For the purpose of this course, also discard dimeric structures.
1QKM seems a good choice (resolution 1.8, intact between H11 and H12, and a monomer (so no editing needed)).
But on close inspection, it turns out the backbone is interrupted.
It turns out that 1L2J is the better template. However some manual editing is required; you need to make it a monomer (use the first chain).

Some drawback of other related crystal structures:

1QKN --> there is a part of the sequence missing between H11 and H12

1HJ1 --> no H12

1NDE --> resolution 3.00

We will use the Whatif program to create the model. To create a model Whatif requires:

- The pdb file of the template structure
- Its corresponding sequence in PIR format.
- The model sequence in PIR format.

To obtain sequence of the template structure we can use Whatif as well:

whatif
getmol 1l2j.pdb
pirpsq
souppir
all
1L2J.pir
To create the model sequence in PIR format, we use the GCG program topir.

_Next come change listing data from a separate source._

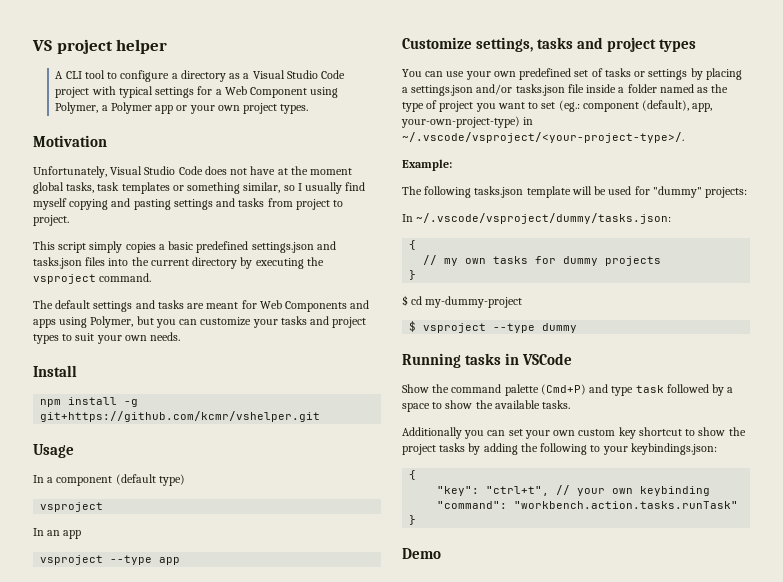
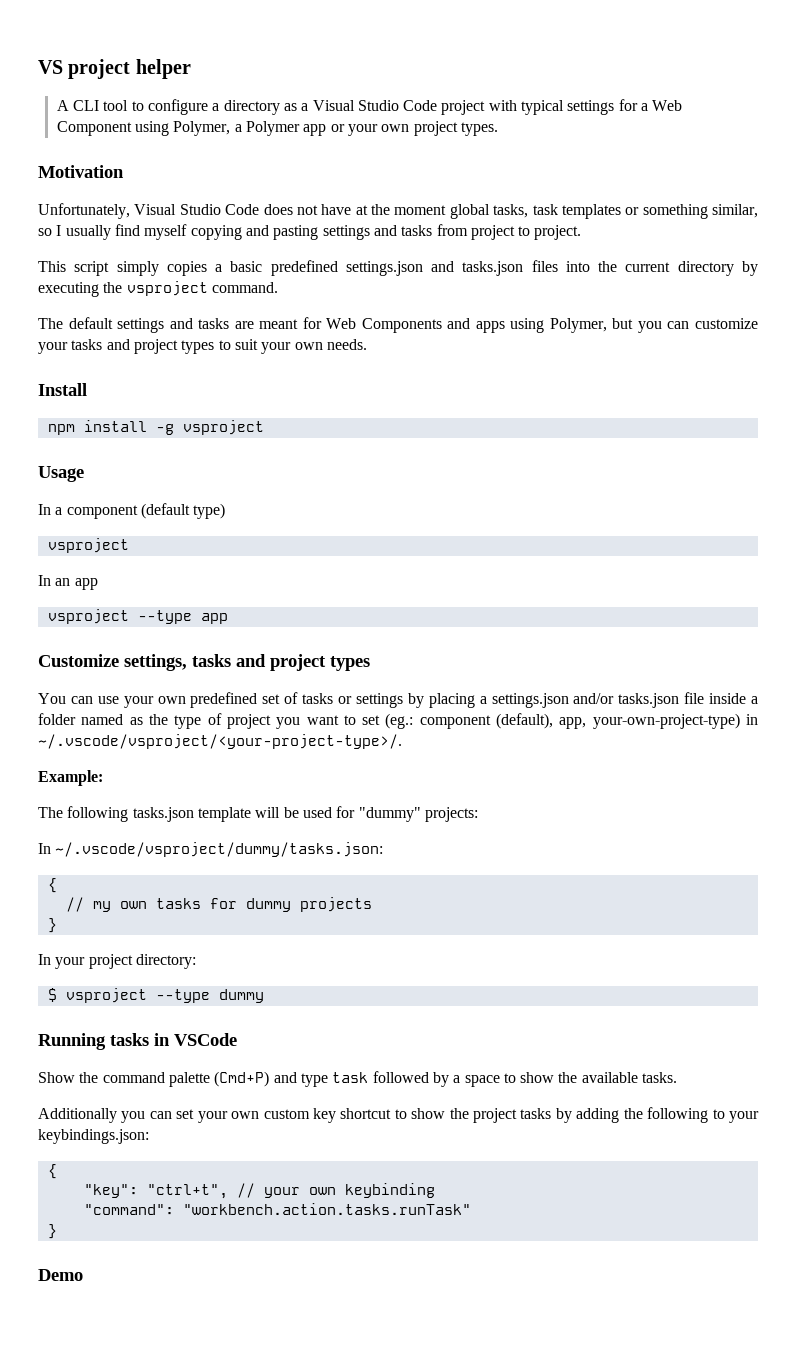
[40,411,321,422] git+https://github.com/kcmr/vshelper.git -> [182,420,264,435] vsproject
[402,295,523,308] $ cd my-dummy-project -> [38,954,196,969] In your project directory:

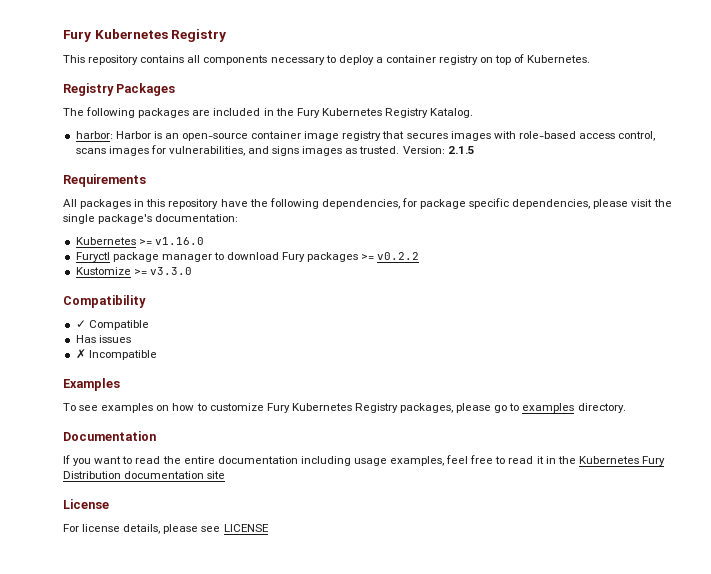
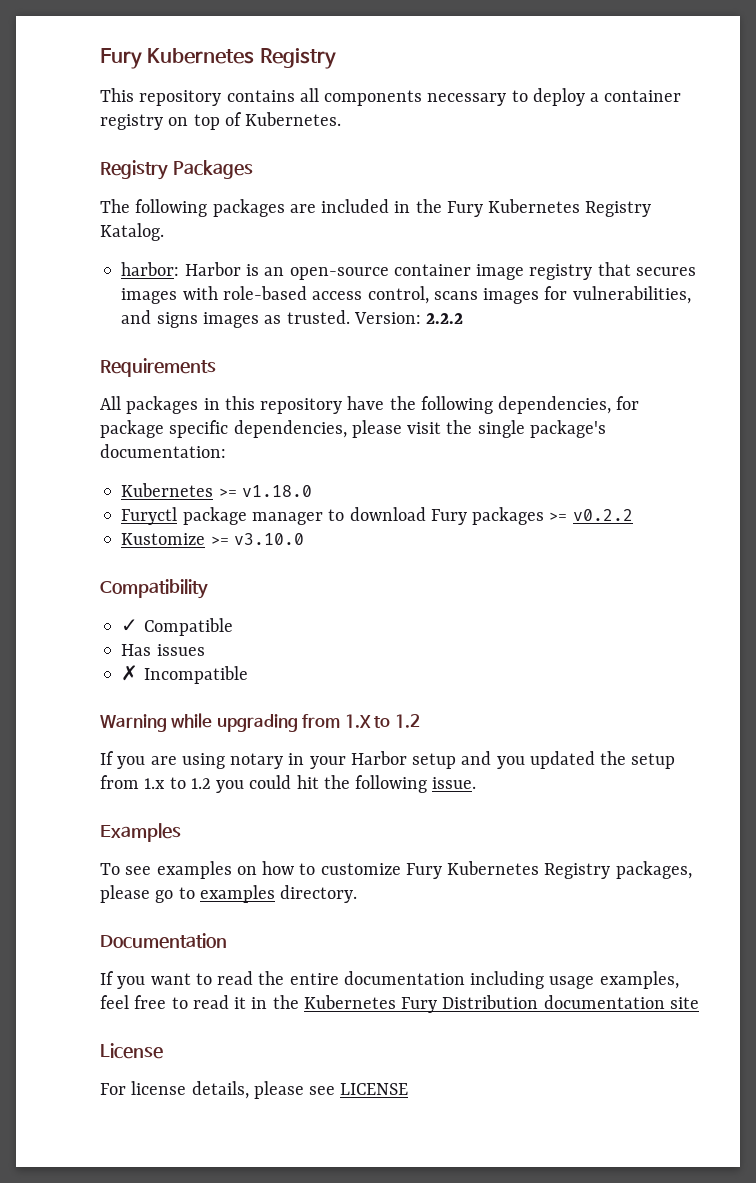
[447,146,475,154] 2.1.5 -> [426,313,464,324] 2.2.2
[154,237,204,245] v1.16.0 -> [241,485,312,497] v1.18.0
[149,267,192,275] v3.3.0 -> [233,533,304,545] v3.10.0
(157, 355) none -> [100,713,420,732] [100,751,676,769] [100,775,477,793] // Warning while upgrading from 1.X to 1.2 // If you are using notary in your Harbor setup and you updated the setup from 1.x to 1.2 you could hit the following issue.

Assuming you have used the 1l2j structure as a template, we only need the ligand binding domain of the sequence:

cammsastartup
topir swissprot:esr1_human 
Begin: 311
End: *
seq.pir
Now we need to align the template and the model structure, lets use clustalx for this purpose.

clustalx
Click FILE->Load Sequences and select the 1l2j.pir file.
Click FILE->Add Sequences and select the seq.pir file.
Click Alignment->Do Complete Alignment

Click FILE->Save Sequences as, select NBRF/PIR and choose a filename and select OK. (See pir format).

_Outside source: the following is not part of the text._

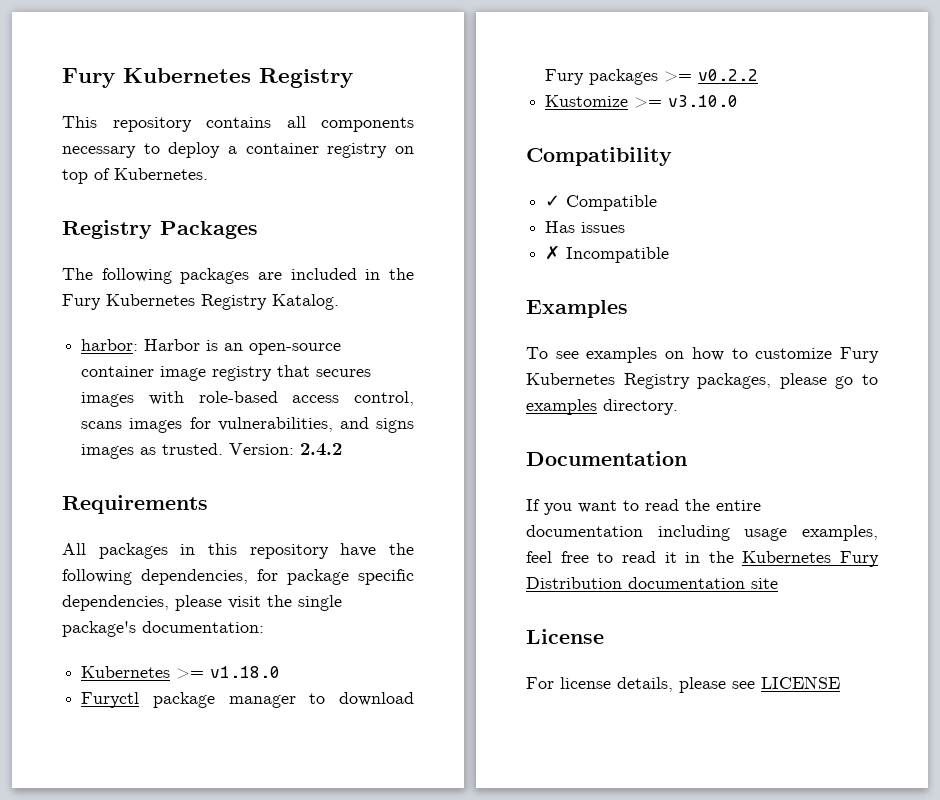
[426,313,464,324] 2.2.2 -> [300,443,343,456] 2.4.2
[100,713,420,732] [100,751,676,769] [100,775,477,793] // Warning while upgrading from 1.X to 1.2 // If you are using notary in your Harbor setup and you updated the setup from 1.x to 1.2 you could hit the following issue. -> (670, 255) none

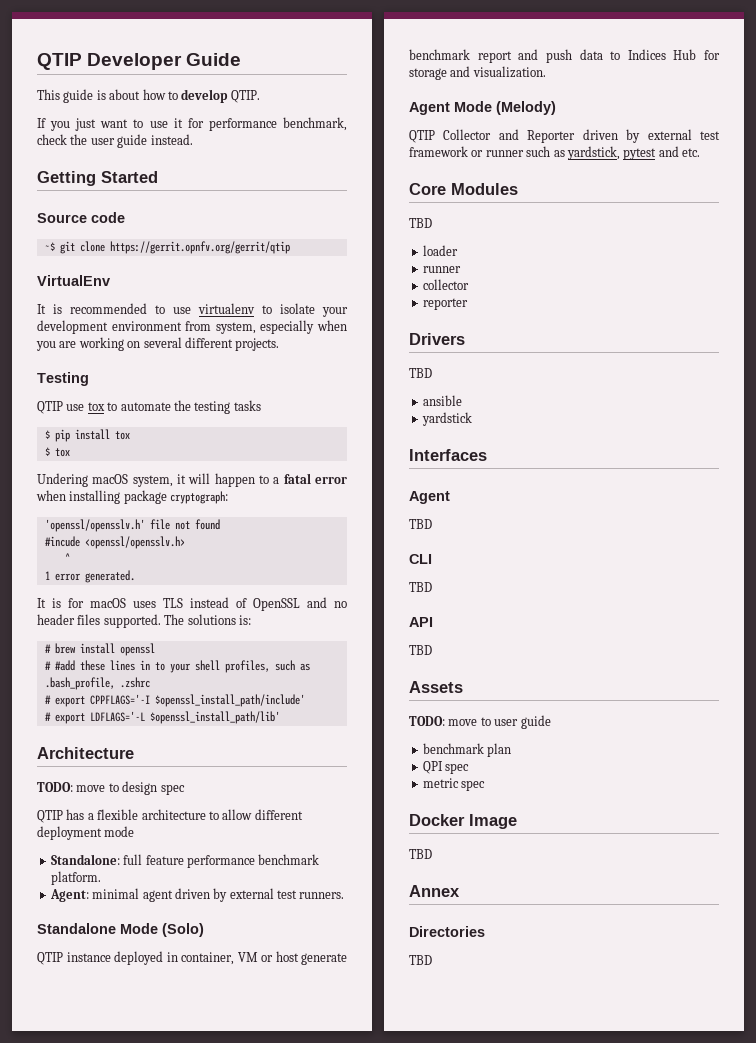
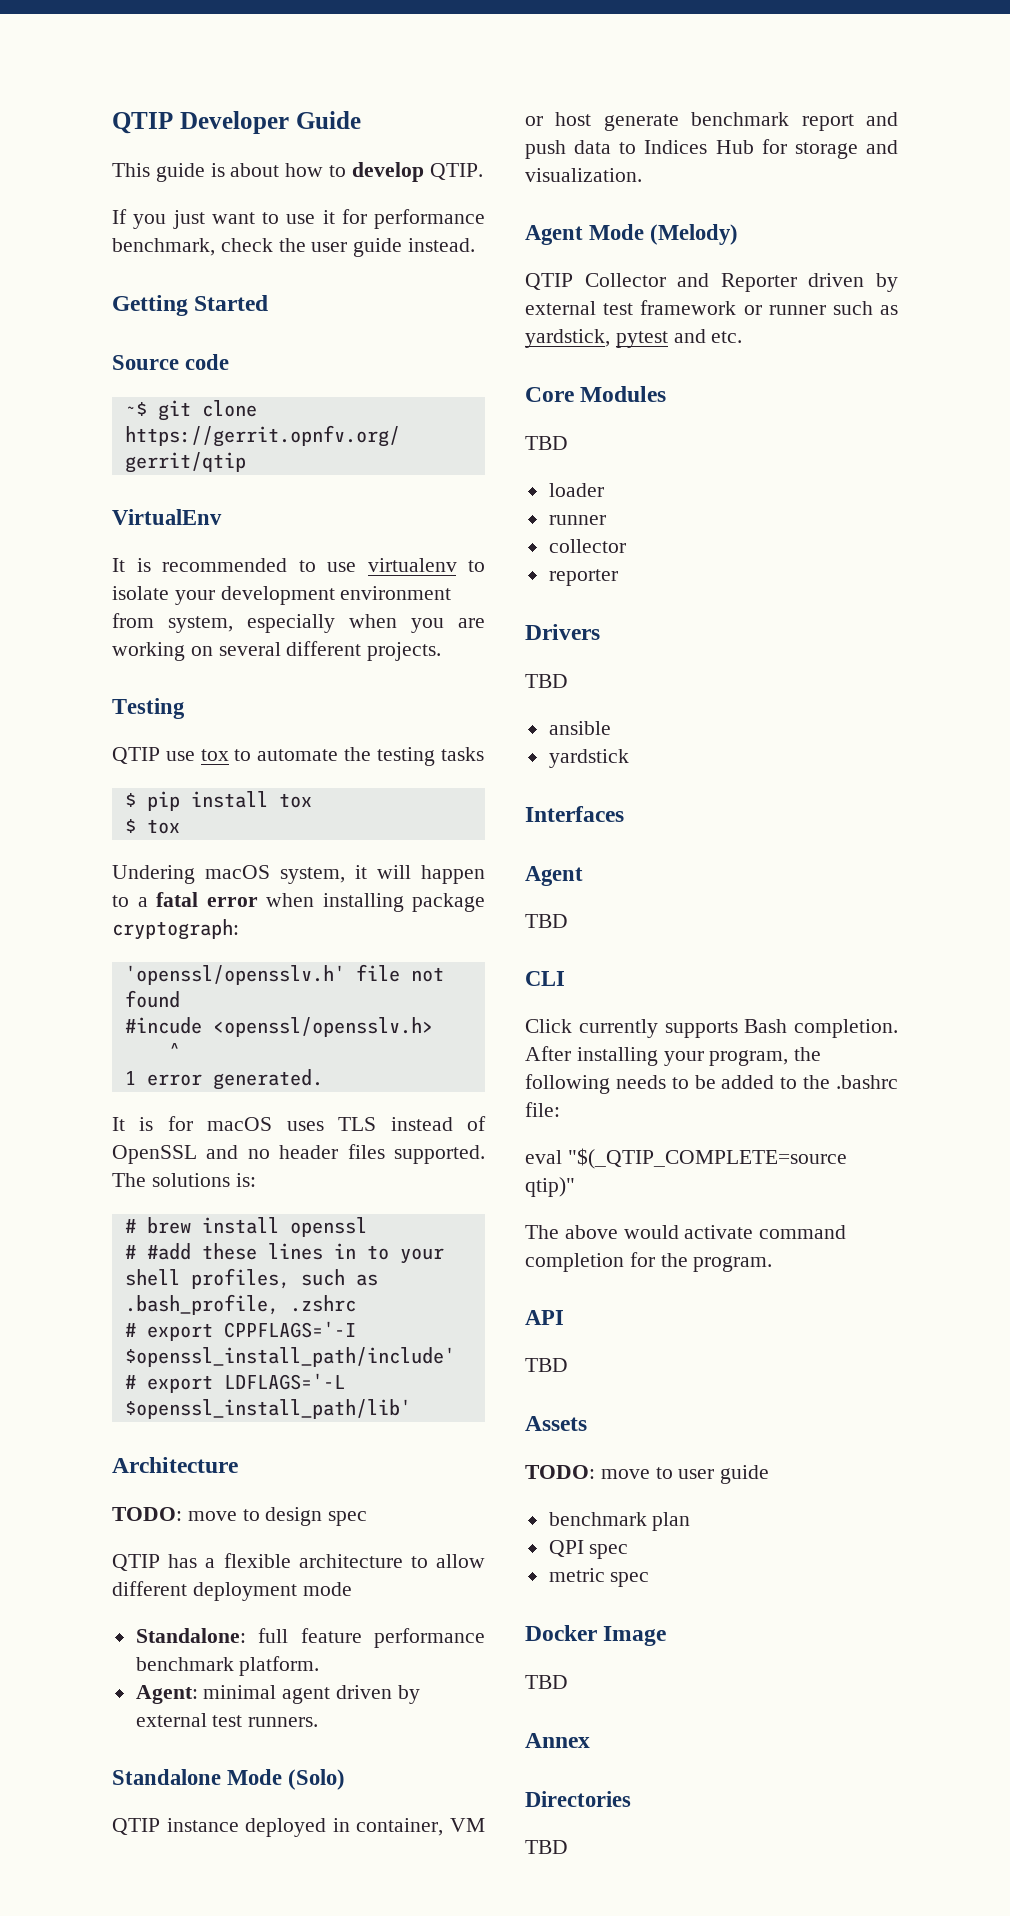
[409,582,432,592] TBD -> [525,1019,898,1038] [525,1046,822,1066] [525,1074,898,1094] [525,1102,560,1117] [525,1148,847,1169] [525,1177,575,1197] [525,1225,847,1239] [525,1252,773,1272] Click currently supports Bash completion. After installing your program, the following needs to be added to the .bashrc file: // eval "$(_QTIP_COMPLETE=source qtip)" // The above would activate command completion for the program.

The alignment should look something like this:
1L2J            DALSPEQLVLTLLEAEPPHVLISR-------TEASMMMSLTKLADKELVH
seq             ---TADQMVSALLDAEPP-ILYSEYDPTRPFSEASMMGLLTNLADRELVH
                   :.:*:* :**:**** :* *.       :*****  **:***:****

1L2J            MISWAKKIPGFVELSLFDQVRLLESCWMEVLMMGLMWRSIDHPGKLIFAP
seq             MINWAKRVPGFVDLTLHDQVHLLECAWLEILMIGLVWRSMEHPGKLLFAP
                **.***::****:*:*.***:***..*:*:**:**:***::*****:***

1L2J            DLVLDRDEGKCVEGILEIFDMLLATTSRFRELKLQHKEYLCVKAMILLNS
seq             NLLLDRNQGKCVEGMVEIFDMLLATSSRFRMMNLQGEEFVCLKSIILLNS
                :*:***::******::*********:**** ::** :*::*:*::*****

1L2J            -----LVTATQDADSSRKLAHLLNAVTDALVWVIAKSGISSQQQSMRLAN
seq             GVYTFLSSTLKSLEEKDHIHRVLDKITDTLIHLMAKAGLTLQQQHQRLAQ
                     * :: :. :.. :: ::*: :**:*: ::**:*:: ***  ***:

1L2J            LLMLLSHVRHASNKGMEHLLNMKCKNVVPVYDLLLEMLNAHVLR-
seq             LLLILSHIRHMSNKGMEHLYSMKCKNVVPLYDLLLEMLDAHRLHA
                **::***:** ******** .********:********:** *: 

Now we need to incorporate the gaps as found in the alignment of sequences 1l2j.pir and seq.pir.

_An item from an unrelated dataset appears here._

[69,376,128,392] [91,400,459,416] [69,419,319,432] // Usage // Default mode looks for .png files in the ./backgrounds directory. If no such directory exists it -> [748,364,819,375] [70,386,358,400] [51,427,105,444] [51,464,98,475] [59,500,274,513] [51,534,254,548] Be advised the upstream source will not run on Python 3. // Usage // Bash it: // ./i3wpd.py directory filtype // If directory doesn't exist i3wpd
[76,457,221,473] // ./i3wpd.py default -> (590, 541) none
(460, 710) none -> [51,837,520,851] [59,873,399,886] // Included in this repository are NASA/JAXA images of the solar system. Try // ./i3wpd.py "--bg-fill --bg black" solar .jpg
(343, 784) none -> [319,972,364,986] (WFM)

Now we are ready to create the model.

whatif
getmol 1l2j.pdb
getpir
bldpir
seq.pir
all
# choose the slow version of the modelbuilder
makemol
all

Click here for the final model structure model.pdb.

     A superposition of the model and an ERa structure (3ERT). 
     Both 1L2J homologue and 3ERT have H12 in the antagonist position, altough
     not in exactly the same way.
     Note also gaps between helix 1 and 3 and a gap at the end of helix 8.